Quien la observe, se fijará en el fino trazo de sus labios, en la abundancia de sus cejas y sus ojos negros. También en la sabiduría y lo íntimo que representa ser la consejera espiritual de una autoridad. Una misión que ha encarnado desde niña. Porque en las tradiciones que aún conservan los arhuacos, el niño que han elegido para ser el futuro líder espiritual, debe tener una compañera de su edad, quien también debe ser preparada. Ella asiste a rituales en los que aprende sobre medicina tradicional, sobre los alimentos que deberá cocinarle, y en especial, a ser el bastón espiritual de su compañero: una misión que tendrá que cumplir el resto de su vida.
Pero Leticia seguía siendo una obra de arte. La real nunca llegó. Nos contaron que las mujeres y niñas que fueron fotografiadas por González y Afanador viven a más de dos horas de Jewrwa, por lo tanto no era posible que presenciaran la entrega de las obras.
Mientras seguíamos preguntando por Leticia, sin darnos cuenta, dos mujeres llegaron al cabildo sin saludar. En un salón en donde solo habían hombres, ellas susurraban en Iku y tejían sus mochilas sin mirar los giros que hacían rápidamente con sus dedos y la aguja. A veces dejaban escapar una señal de curiosidad, y de lejos se fijaban en los rostros de los hombres y mujeres arhuacos atrapados en una imagen en blanco y negro. Una de ellas se llama Luisa Izquierdo, tiene 60 años y vive a las afueras de la comunidad. Cuando la imagen de Leticia estuvo en sus manos, solo murmuró: Bonita. No solo para ella los rasgos fuertes, la robustez y la fuerza que tiene Leticia son bellos. También lo son para el hombre, quien ve en la mujer delgada una señal de enfermedad.

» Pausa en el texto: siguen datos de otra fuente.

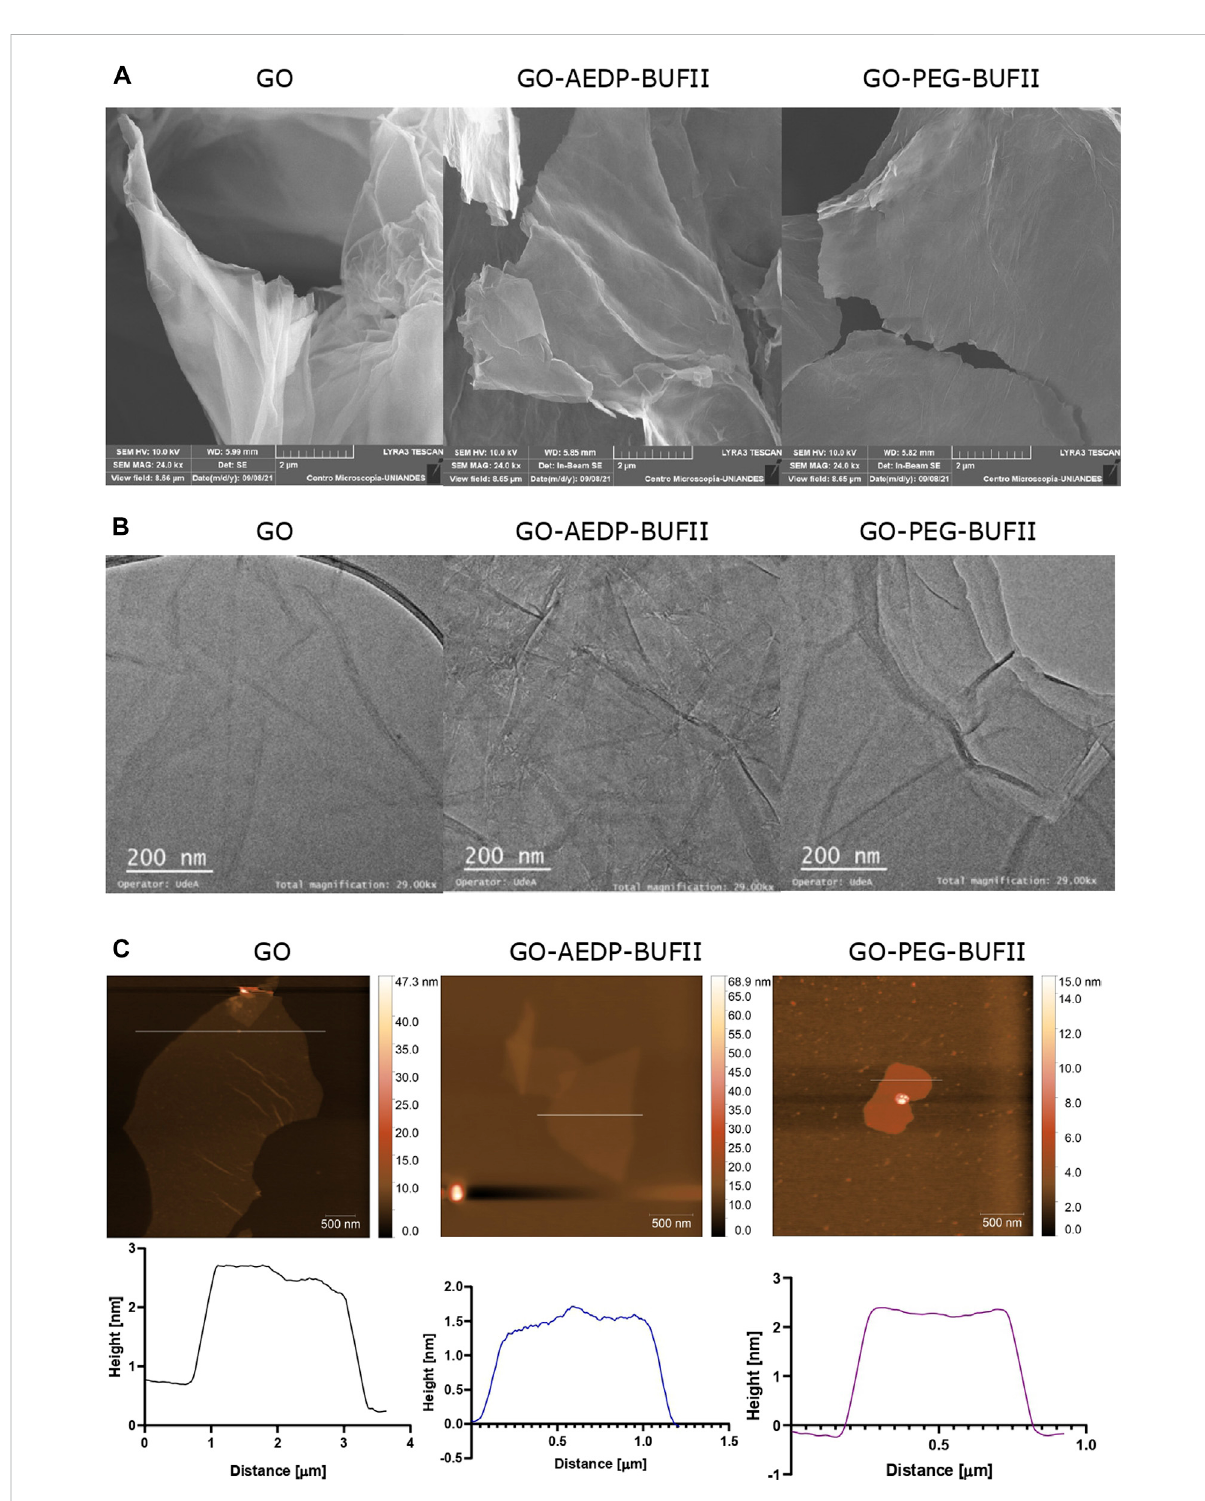
FIGURE 3 Microscopic characterization of the developed nanostructures via (A) SEM imaging; (B) TEM imaging; (C) AFM imaging, and height pro fi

Además de mostrarnos la belleza de la mujer arhuaca, Luisa, poco a poco, nos acercó a su mundo donde reina el silencio. Para llegar a su casa hay que subir por un camino estrecho. A cada lado hay árboles de café, algunos agarrados al despeñadero. Luisa, como estos árboles, se agarró a su tierra tras las muerte de su compañero. Tuvo que empezar a decidir sobre su territorio y sobre el destino de sus siete hijos.
Cuando llegamos a la entrada de su casa con paredes de barro y techo de paja, se asomó por la puerta de la cocina. Nos recibió con algunas de sus hijas y nueras. Como quien sabe que se viene una conversación larga, buscó una butaca de madera y se sentó. Nos habló sobre su ropa. Dijo que desde muy pequeña se recuerda de blanco. Lamenta que sus nietos ya no usen el vestido tradicional, pero también sabe que ahora es un lujo, porque es más costosa que la de los bonachi. Incluso, ha tenido que mandar hacer sus vestidos en tela y no en algodón, como dice la tradición.
Sin avisar, en medio de la charla, se levantó y fue hacia la cocina, un territorio al que solo acceden las mujeres, pues son quienes avivan el fogón de leña. Sin embargo, esa tarde en la que los hombres estaban cogiendo el café y nosotras hablábamos, había un hombre en la cocina. Era uno de sus hijos tostando las hojas de coca en un sartén, que luego mambearía en el cafetal. A pesar de que en su mayoría éramos mujeres, la sutil presencia de un hombre en la cocina de Luisa hizo que el silencio de las arhuacas volviera a retumbar.